Analysts are expecting that the company will report earnings of $2.25 per share on revenue of around $6.4 billion for the quarter ended December 31. They are also expecting that the company will report 15,706 home deliveries and 14,567 new orders. Estimates for the fourth quarter of 2022 are lower than the same quarter last year, reflecting a cooling off period in the housing market. Mortgage rates rose as high as 7.08% in October and November of 2022 before retreating, according to Freddie Mac's weekly rates.


D.R. Horton discussed higher rates during its conference call in November, which covered the three months ending Sept. 30.
"Looking ahead to the first quarter of fiscal 2023, we anticipate that challenging market conditions will continue, with ongoing uncertainty around mortgage rates, the capital markets and general economic conditions potentially having a significant impact on our business,” said Jessica Hansen, vice president of investor relations. She added that the company is reducing home prices “where necessary” and using more incentives, which could impact the company’s first-quarter gross margins.


D.R. Horton, based in Arlington, Texas, operates in more than 30 states and is known for building relatively affordable homes, with 67% of its closed homes in its fiscal 2022 selling below $400,000, according to a presentation included with its fourth quarter earnings. In a note initiating coverage of D.R. Horton, Oppenheimer analysts Tyler Batory and Jonathan Jenkins wrote that the home builder has a strong balance sheet, an attractive land book, and a strong management team.


The analysts at Perform have initiated coverage of D.R. Horton's shares, noting that the company's focus on entry-level buyers may result in slower margins and possible price reductions.


D.R. Horton
is not the only builder seeing macroeconomic headwinds weigh on its earnings.
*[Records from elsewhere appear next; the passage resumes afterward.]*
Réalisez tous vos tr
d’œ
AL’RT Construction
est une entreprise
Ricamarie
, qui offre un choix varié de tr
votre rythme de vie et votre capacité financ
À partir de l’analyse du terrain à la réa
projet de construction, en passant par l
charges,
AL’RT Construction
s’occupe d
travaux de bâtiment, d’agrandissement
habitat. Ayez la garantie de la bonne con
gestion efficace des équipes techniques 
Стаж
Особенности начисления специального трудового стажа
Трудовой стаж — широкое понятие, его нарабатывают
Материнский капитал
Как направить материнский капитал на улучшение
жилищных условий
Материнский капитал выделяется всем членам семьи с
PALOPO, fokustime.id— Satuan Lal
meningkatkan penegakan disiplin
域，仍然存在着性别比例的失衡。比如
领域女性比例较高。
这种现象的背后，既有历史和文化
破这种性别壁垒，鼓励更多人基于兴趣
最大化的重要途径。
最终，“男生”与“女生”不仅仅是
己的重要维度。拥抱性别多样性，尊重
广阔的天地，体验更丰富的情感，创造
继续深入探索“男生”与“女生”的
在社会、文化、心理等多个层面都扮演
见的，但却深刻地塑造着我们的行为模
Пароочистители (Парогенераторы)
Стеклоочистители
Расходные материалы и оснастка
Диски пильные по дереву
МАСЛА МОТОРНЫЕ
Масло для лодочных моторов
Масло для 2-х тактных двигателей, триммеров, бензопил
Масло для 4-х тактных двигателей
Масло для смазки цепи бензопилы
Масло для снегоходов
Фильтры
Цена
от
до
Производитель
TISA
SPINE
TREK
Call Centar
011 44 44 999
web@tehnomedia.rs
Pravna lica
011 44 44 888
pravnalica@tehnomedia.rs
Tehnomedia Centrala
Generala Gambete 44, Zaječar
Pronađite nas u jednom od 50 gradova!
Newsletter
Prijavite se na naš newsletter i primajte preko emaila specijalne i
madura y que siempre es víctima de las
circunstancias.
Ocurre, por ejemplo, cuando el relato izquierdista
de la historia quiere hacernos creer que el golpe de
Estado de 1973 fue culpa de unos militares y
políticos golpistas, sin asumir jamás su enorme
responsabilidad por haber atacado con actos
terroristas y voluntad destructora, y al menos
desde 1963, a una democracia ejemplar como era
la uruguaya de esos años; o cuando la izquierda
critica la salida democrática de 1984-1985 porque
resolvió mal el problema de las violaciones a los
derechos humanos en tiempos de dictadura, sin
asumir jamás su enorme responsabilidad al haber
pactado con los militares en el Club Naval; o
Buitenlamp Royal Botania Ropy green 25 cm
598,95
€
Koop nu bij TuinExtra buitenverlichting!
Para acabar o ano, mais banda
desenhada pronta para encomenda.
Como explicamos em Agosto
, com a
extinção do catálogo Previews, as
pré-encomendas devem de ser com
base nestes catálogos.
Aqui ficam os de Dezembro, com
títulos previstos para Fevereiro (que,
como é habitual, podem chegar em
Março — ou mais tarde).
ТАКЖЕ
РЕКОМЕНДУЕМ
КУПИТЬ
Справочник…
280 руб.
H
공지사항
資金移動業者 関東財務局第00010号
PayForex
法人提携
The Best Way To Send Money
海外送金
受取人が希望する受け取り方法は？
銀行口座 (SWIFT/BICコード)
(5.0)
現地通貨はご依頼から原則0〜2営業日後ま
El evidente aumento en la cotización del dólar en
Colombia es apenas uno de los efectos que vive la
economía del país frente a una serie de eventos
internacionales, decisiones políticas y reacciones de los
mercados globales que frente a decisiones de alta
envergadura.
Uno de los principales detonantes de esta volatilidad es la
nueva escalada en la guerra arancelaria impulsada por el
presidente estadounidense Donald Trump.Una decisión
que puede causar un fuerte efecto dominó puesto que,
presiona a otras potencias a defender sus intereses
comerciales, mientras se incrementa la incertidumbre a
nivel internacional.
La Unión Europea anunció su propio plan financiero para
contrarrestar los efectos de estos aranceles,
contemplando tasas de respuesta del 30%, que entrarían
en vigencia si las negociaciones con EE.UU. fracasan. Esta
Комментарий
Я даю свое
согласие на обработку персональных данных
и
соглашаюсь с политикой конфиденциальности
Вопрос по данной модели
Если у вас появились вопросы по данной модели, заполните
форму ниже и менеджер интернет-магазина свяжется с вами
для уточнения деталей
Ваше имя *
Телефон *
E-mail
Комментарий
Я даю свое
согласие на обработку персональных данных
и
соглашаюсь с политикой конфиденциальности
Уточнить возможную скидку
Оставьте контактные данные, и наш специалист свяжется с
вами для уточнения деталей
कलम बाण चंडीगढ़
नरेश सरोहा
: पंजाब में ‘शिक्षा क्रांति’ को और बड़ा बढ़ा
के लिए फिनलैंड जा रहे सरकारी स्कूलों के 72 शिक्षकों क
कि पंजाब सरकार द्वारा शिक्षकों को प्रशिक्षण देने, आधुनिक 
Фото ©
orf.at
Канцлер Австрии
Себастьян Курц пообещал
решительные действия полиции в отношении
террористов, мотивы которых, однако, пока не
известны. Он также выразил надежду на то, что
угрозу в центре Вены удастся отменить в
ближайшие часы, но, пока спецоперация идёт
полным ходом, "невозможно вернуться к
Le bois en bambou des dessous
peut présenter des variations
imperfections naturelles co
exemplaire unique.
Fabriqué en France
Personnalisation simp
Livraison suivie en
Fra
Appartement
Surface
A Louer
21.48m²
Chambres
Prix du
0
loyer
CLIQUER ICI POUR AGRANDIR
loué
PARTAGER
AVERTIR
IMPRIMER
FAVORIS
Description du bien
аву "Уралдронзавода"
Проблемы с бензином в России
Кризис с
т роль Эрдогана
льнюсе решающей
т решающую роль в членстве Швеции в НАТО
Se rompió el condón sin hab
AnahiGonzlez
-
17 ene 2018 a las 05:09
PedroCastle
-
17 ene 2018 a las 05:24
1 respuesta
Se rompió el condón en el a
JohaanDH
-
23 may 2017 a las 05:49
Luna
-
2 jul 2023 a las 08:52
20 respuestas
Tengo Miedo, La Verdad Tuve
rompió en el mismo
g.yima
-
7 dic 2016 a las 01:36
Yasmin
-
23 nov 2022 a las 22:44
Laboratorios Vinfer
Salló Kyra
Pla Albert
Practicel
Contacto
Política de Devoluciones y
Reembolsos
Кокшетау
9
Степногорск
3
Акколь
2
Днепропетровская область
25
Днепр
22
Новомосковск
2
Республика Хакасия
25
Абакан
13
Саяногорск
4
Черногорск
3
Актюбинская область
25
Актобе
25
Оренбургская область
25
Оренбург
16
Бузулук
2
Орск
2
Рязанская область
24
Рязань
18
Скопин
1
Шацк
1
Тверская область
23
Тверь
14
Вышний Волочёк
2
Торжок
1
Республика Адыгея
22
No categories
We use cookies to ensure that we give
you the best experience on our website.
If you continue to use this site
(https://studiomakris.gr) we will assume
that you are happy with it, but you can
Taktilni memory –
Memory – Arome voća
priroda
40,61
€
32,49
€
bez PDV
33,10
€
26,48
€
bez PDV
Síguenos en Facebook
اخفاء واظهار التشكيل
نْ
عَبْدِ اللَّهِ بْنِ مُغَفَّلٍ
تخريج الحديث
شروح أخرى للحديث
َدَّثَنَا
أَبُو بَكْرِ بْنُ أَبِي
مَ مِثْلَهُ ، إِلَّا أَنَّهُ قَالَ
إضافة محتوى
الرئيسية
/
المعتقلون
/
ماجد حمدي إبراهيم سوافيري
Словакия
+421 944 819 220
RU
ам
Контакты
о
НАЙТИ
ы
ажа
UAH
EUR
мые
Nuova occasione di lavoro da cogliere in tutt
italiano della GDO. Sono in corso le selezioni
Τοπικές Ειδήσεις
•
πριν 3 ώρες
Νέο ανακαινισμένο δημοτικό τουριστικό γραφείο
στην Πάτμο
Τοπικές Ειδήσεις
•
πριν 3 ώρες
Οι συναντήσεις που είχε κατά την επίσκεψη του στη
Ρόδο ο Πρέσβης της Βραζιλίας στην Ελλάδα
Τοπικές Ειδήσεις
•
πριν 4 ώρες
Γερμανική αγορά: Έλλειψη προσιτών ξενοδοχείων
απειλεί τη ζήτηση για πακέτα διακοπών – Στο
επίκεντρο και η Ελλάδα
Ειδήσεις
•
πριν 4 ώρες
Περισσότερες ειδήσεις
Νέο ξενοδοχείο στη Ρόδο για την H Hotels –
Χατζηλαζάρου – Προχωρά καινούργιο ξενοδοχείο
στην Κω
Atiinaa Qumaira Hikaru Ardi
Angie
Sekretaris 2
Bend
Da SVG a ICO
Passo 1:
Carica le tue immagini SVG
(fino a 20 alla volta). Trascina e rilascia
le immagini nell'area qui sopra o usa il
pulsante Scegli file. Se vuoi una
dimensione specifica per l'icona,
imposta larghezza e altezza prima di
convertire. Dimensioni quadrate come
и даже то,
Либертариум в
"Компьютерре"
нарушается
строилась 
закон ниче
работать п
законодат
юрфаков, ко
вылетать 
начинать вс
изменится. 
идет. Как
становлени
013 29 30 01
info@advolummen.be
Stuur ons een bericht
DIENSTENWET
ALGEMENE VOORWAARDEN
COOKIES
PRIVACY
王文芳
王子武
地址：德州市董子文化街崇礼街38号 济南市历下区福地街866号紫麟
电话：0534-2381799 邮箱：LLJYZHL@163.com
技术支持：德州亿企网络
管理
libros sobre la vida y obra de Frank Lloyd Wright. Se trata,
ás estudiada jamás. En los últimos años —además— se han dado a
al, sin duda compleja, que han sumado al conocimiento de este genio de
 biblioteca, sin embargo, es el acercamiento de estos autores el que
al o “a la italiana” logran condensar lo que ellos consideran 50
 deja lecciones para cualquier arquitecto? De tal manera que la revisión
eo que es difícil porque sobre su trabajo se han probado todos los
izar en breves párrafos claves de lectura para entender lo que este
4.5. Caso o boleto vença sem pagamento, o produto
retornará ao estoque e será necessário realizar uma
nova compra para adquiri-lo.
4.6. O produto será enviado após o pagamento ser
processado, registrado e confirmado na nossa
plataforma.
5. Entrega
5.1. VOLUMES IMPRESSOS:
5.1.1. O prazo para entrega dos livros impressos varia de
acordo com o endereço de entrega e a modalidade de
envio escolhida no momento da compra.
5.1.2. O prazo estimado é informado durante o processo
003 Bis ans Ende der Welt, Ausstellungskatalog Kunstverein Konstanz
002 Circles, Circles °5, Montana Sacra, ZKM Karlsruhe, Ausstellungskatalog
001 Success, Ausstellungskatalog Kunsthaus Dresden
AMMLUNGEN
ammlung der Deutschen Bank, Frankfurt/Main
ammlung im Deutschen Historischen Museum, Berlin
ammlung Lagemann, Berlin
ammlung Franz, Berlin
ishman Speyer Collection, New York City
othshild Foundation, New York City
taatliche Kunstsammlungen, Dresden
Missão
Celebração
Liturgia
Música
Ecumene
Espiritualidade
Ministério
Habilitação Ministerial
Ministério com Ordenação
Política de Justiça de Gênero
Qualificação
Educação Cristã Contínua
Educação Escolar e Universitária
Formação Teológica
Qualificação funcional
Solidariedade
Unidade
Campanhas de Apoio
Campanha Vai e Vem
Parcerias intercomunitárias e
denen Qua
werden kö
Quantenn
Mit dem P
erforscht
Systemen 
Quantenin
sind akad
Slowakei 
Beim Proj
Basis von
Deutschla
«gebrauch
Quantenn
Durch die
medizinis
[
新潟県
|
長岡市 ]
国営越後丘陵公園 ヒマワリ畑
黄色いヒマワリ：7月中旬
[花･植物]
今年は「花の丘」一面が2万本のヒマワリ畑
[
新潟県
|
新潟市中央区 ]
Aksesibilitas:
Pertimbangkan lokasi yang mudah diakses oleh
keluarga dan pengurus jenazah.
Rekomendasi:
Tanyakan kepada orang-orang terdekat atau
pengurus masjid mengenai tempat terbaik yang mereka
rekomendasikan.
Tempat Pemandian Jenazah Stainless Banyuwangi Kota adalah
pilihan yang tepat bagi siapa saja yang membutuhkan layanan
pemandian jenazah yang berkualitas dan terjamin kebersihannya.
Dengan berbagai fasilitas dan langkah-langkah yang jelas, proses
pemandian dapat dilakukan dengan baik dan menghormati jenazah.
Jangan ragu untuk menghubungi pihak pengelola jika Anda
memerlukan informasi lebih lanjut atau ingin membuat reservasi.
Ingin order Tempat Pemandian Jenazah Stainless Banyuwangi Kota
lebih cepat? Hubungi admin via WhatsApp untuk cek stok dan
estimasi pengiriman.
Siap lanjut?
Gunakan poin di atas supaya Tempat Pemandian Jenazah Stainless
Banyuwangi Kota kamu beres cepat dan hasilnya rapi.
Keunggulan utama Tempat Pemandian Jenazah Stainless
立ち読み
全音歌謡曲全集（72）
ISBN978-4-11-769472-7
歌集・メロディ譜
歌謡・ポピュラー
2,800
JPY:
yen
Lennar, the nation's second-largest public builder, said in December that new orders had fallen 15% year-over-year in the quarter ended Nov. 30, while its gross margin on home sales had narrowed to 24.8% from 28% one year prior.
The home builder is forecasting a new home order range of 12,000 to 13,500 for its 2023 fiscal first quarter.


Stuart Miller
, Lennar's executive chairman, said in a statement accompanying the company's earnings release that interest rates have been fluctuating and are likely to continue to do so. He added that the housing market will continue to rebalance pricing and interest rates. KB Home, a smaller builder of customizable homes based in California, saw orders drop by roughly 80% year-over-year. The company's housing gross profit margin was 22.4%, about flat with the 22.3% margin KB Home reported one year prior.


Since the middle of last year, high mortgage rates, persistent inflation, and an uncertain economy have made home buyers more cautious. As a result, in the fourth quarter, KB Home CEO Jeffrey Mezger said that the company prioritized delivering its large backlog and protecting its high margins over taking steps to stimulate additional sales.


For investors watching D.R. Horton’s earnings, a winter slowdown is, by now, expected. However, signs of housing demand and builder confidence are ticking up, offering hope for a stronger spring market. Those watching the housing market and builder stocks are likely more interested in any future guidance offering a clarified view of the spring housing market and future earnings.


In 2022, 5.03 million existing homes were sold, a 17.8% drop from 2021. This is the lowest annual figure since 2014.
Mortgage rates have fallen significantly from their peak in 2022, making now a great time to buy a home. Lower rates are boosting housing demand, so now is the time to take advantage of this opportunity.


On its conference call in November, D.R. Horton's Hansen said the company's visibility into 2023 was limited due to macroeconomic uncertainty. "We will reassess each quarter and give more color on our expectations as we can," Hansen said.


Analysts currently expect earnings per share of $9.55 in fiscal 2023, on revenue of around $27.5 billion. This would be a decrease from fiscal 2022 earnings, but still higher than the company's earnings before the pandemic.